In order to choose a rational dose for GW 420867X, we first set a goal of therapy. We hypothesized that, for optimal antiretroviral activity, the trough free drug concentration should remain above the 90% effective concentration (EC90) of human immunodeficiency virus type 1. We performed population pharmacokinetic analysis on three different doses of GW 420867X (50, 100, and 200 mg). Monte Carlo simulation was performed, assuming a log-normal distribution for 1,000 simulated subjects for each dose, and was repeated three times. The trough concentrations were divided by 76 to account for protein binding and for the difference between EC50 and EC90. We then determined the fraction of the simulated population whose free drug trough concentrations would exceed an EC90 over a broad range of values.

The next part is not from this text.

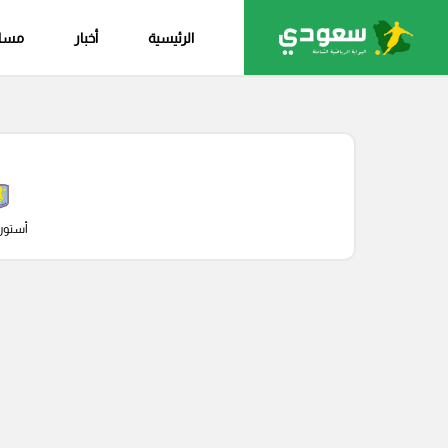
الرئيسية
أخبار
مساب
أستون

The target attainment for all three doses exceeded 95% out to a starting EC50 of 10 nM. For 16 viral isolates, the EC50 range encountered for GW 420867X did not exceed 8 nM, implying that the three doses could not be differentiated by effect in a clinical trial in naive patients. This prediction was shown to be correct in a randomized, double-blind trial with 1 week of monotherapy with GW 420867X.